(PROVIDED ENTRIES Opens)
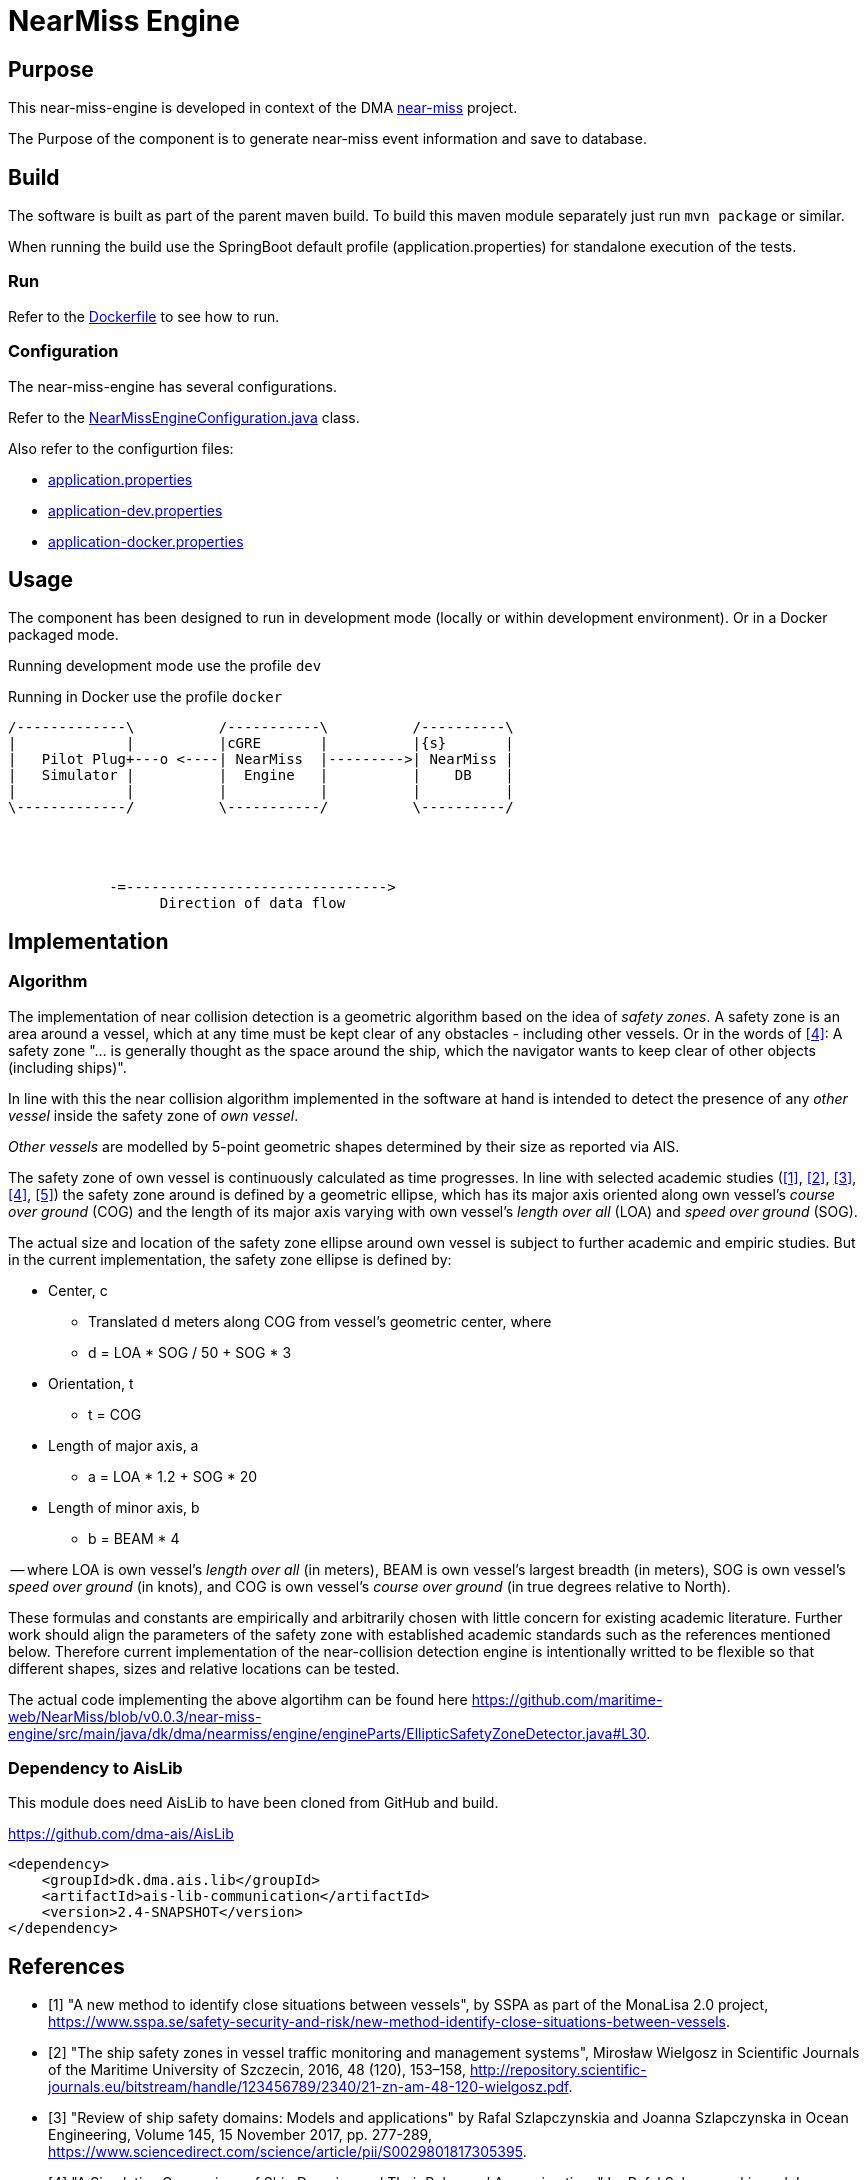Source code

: = NearMiss Engine

== Purpose

This near-miss-engine is developed in context of the DMA <<../README.adoc#NearMiss,near-miss>> project.

The Purpose of the component is to generate near-miss event information and save to database.

== Build

The software is built as part of the parent maven build. To build this maven module separately just run `mvn package`
or similar.

When running the build use the SpringBoot default profile (application.properties) for standalone execution of the
tests.

=== Run

Refer to the link:Dockerfile[Dockerfile] to see how to run.

=== Configuration

The near-miss-engine has several configurations.

Refer to the link:src/main/java/dk/dma/nearmiss/engine/NearMissEngineConfiguration.java[NearMissEngineConfiguration.java] class.

Also refer to the configurtion files:

* link:src/main/resources/application.properties[application.properties]
* link:src/main/resources/application-dev.properties[application-dev.properties]
* link:src/main/resources/application-docker.properties[application-docker.properties]

== Usage

The component has been designed to run in development mode (locally or within development environment). Or in a Docker
packaged mode.

Running development mode use the profile `dev`

Running in Docker use the profile `docker`


[ditaa]
----

/-------------\          /-----------\          /----------\
|             |          |cGRE       |          |{s}       |
|   Pilot Plug+---o <----| NearMiss  |--------->| NearMiss |
|   Simulator |          |  Engine   |          |    DB    |
|             |          |           |          |          |
\-------------/          \-----------/          \----------/




            -=------------------------------->
                  Direction of data flow
----


== Implementation

=== Algorithm
The implementation of near collision detection is a geometric algorithm based on the idea of _safety zones_. A safety zone is an area around a vessel, which at any time must be kept clear of any obstacles - including other vessels. Or in the words of <<szlap2>>: A safety zone "... is generally thought as the space around the ship, which the navigator wants to keep clear of other objects (including ships)".

In line with this the near collision algorithm implemented in the software at hand is intended to detect the presence of any _other vessel_ inside the safety zone of _own vessel_.

_Other vessels_ are modelled by 5-point geometric shapes determined by their size as reported via AIS.

The safety zone of own vessel is continuously calculated as time progresses. In line with selected academic studies (<<sspa>>, <<wielgosz>>, <<szlap1>>, <<szlap2>>, <<futa>>) the safety zone around is defined by a geometric ellipse, which has its major axis oriented along own vessel's _course over ground_ (COG) and the length of its major axis varying with own vessel's _length over all_ (LOA) and _speed over ground_ (SOG).

The actual size and location of the safety zone ellipse around own vessel is subject to further academic and empiric studies. But in the current implementation, the safety zone ellipse is defined by:

* Center, c
** Translated d meters along COG from vessel's geometric center, where
** d = LOA * SOG / 50 + SOG * 3
* Orientation, t
** t = COG
* Length of major axis, a
** a = LOA * 1.2 + SOG * 20
* Length of minor axis, b
** b = BEAM * 4

-- where LOA is own vessel's _length over all_ (in meters), BEAM is own vessel's largest breadth (in meters), SOG is own vessel's _speed over ground_ (in knots), and COG is own vessel's _course over ground_ (in true degrees relative to North).

These formulas and constants are empirically and arbitrarily chosen with little concern for existing academic literature. Further work should align the parameters of the safety zone with established academic standards such as the references mentioned below. Therefore current implementation of the near-collision detection engine is intentionally writted to be flexible so that different shapes, sizes and relative locations can be tested.

The actual code implementing the above algortihm can be found here https://github.com/maritime-web/NearMiss/blob/v0.0.3/near-miss-engine/src/main/java/dk/dma/nearmiss/engine/engineParts/EllipticSafetyZoneDetector.java#L30.

=== Dependency to AisLib

This module does need AisLib to have been cloned from GitHub and build.

https://github.com/dma-ais/AisLib

----
<dependency>
    <groupId>dk.dma.ais.lib</groupId>
    <artifactId>ais-lib-communication</artifactId>
    <version>2.4-SNAPSHOT</version>
</dependency>
----

[bibliography]
== References

- [[[sspa, 1]]] "A new method to identify close situations between vessels", by SSPA as part of the MonaLisa 2.0 project, https://www.sspa.se/safety-security-and-risk/new-method-identify-close-situations-between-vessels.

- [[[wielgosz, 2]]] "The ship safety zones in vessel traffic monitoring and management systems",  Mirosław Wielgosz in Scientific Journals of the Maritime University of Szczecin, 2016, 48 (120), 153–158, http://repository.scientific-journals.eu/bitstream/handle/123456789/2340/21-zn-am-48-120-wielgosz.pdf.

- [[[szlap1,3]]] "Review of ship safety domains: Models and applications" by Rafal Szlapczynskia and Joanna Szlapczynska in Ocean Engineering, Volume 145, 15 November 2017, pp. 277-289, https://www.sciencedirect.com/science/article/pii/S0029801817305395.

- [[[szlap2,4]]] "A Simulative Comparison of Ship Domains and Their Polygonal Approximations" by Rafal Szlapczynskia and Joanna Szlapczynska in TransNav the International Journal on Marine Navigation and Safety of Sea Transportation, Volume 9, Number 1, March 2015, http://www.transnav.eu/Article_A_Simulative_Comparison_of_Ship_Sz%C5%82apczy%C5%84ski,33,566.html.

- [[[futa, 5]]] Fuji Y., Tanaka K. 1971. "Traffic Capacity" in Journal of Navigation, 1971, 24, pp. 543‐552.


== Back
Back to <<../README.adoc#NearMiss,near-miss>> parent module.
(PROVIDED ENTRIES Closes)
YOUR ASSIGNMENT: Exclude every picture, then reproduce the remaining data character for character.

ANSWER FOR THIS EXERCISE:
Source code

: = NearMiss Engine

== Purpose

This near-miss-engine is developed in context of the DMA <<../README.adoc#NearMiss,near-miss>> project.

The Purpose of the component is to generate near-miss event information and save to database.

== Build

The software is built as part of the parent maven build. To build this maven module separately just run `mvn package`
or similar.

When running the build use the SpringBoot default profile (application.properties) for standalone execution of the
tests.

=== Run

Refer to the link:Dockerfile[Dockerfile] to see how to run.

=== Configuration

The near-miss-engine has several configurations.

Refer to the link:src/main/java/dk/dma/nearmiss/engine/NearMissEngineConfiguration.java[NearMissEngineConfiguration.java] class.

Also refer to the configurtion files:

* link:src/main/resources/application.properties[application.properties]
* link:src/main/resources/application-dev.properties[application-dev.properties]
* link:src/main/resources/application-docker.properties[application-docker.properties]

== Usage

The component has been designed to run in development mode (locally or within development environment). Or in a Docker
packaged mode.

Running development mode use the profile `dev`

Running in Docker use the profile `docker`


[ditaa]
----

/-------------\          /-----------\          /----------\
|             |          |cGRE       |          |{s}       |
|   Pilot Plug+---o <----| NearMiss  |--------->| NearMiss |
|   Simulator |          |  Engine   |          |    DB    |
|             |          |           |          |          |
\-------------/          \-----------/          \----------/




            -=------------------------------->
                  Direction of data flow
----


== Implementation

=== Algorithm
The implementation of near collision detection is a geometric algorithm based on the idea of _safety zones_. A safety zone is an area around a vessel, which at any time must be kept clear of any obstacles - including other vessels. Or in the words of <<szlap2>>: A safety zone "... is generally thought as the space around the ship, which the navigator wants to keep clear of other objects (including ships)".

In line with this the near collision algorithm implemented in the software at hand is intended to detect the presence of any _other vessel_ inside the safety zone of _own vessel_.

_Other vessels_ are modelled by 5-point geometric shapes determined by their size as reported via AIS.

The safety zone of own vessel is continuously calculated as time progresses. In line with selected academic studies (<<sspa>>, <<wielgosz>>, <<szlap1>>, <<szlap2>>, <<futa>>) the safety zone around is defined by a geometric ellipse, which has its major axis oriented along own vessel's _course over ground_ (COG) and the length of its major axis varying with own vessel's _length over all_ (LOA) and _speed over ground_ (SOG).

The actual size and location of the safety zone ellipse around own vessel is subject to further academic and empiric studies. But in the current implementation, the safety zone ellipse is defined by:

* Center, c
** Translated d meters along COG from vessel's geometric center, where
** d = LOA * SOG / 50 + SOG * 3
* Orientation, t
** t = COG
* Length of major axis, a
** a = LOA * 1.2 + SOG * 20
* Length of minor axis, b
** b = BEAM * 4

-- where LOA is own vessel's _length over all_ (in meters), BEAM is own vessel's largest breadth (in meters), SOG is own vessel's _speed over ground_ (in knots), and COG is own vessel's _course over ground_ (in true degrees relative to North).

These formulas and constants are empirically and arbitrarily chosen with little concern for existing academic literature. Further work should align the parameters of the safety zone with established academic standards such as the references mentioned below. Therefore current implementation of the near-collision detection engine is intentionally writted to be flexible so that different shapes, sizes and relative locations can be tested.

The actual code implementing the above algortihm can be found here https://github.com/maritime-web/NearMiss/blob/v0.0.3/near-miss-engine/src/main/java/dk/dma/nearmiss/engine/engineParts/EllipticSafetyZoneDetector.java#L30.

=== Dependency to AisLib

This module does need AisLib to have been cloned from GitHub and build.

https://github.com/dma-ais/AisLib

----
<dependency>
    <groupId>dk.dma.ais.lib</groupId>
    <artifactId>ais-lib-communication</artifactId>
    <version>2.4-SNAPSHOT</version>
</dependency>
----

[bibliography]
== References

- [[[sspa, 1]]] "A new method to identify close situations between vessels", by SSPA as part of the MonaLisa 2.0 project, https://www.sspa.se/safety-security-and-risk/new-method-identify-close-situations-between-vessels.

- [[[wielgosz, 2]]] "The ship safety zones in vessel traffic monitoring and management systems",  Mirosław Wielgosz in Scientific Journals of the Maritime University of Szczecin, 2016, 48 (120), 153–158, http://repository.scientific-journals.eu/bitstream/handle/123456789/2340/21-zn-am-48-120-wielgosz.pdf.

- [[[szlap1,3]]] "Review of ship safety domains: Models and applications" by Rafal Szlapczynskia and Joanna Szlapczynska in Ocean Engineering, Volume 145, 15 November 2017, pp. 277-289, https://www.sciencedirect.com/science/article/pii/S0029801817305395.

- [[[szlap2,4]]] "A Simulative Comparison of Ship Domains and Their Polygonal Approximations" by Rafal Szlapczynskia and Joanna Szlapczynska in TransNav the International Journal on Marine Navigation and Safety of Sea Transportation, Volume 9, Number 1, March 2015, http://www.transnav.eu/Article_A_Simulative_Comparison_of_Ship_Sz%C5%82apczy%C5%84ski,33,566.html.

- [[[futa, 5]]] Fuji Y., Tanaka K. 1971. "Traffic Capacity" in Journal of Navigation, 1971, 24, pp. 543‐552.


== Back
Back to <<../README.adoc#NearMiss,near-miss>> parent module.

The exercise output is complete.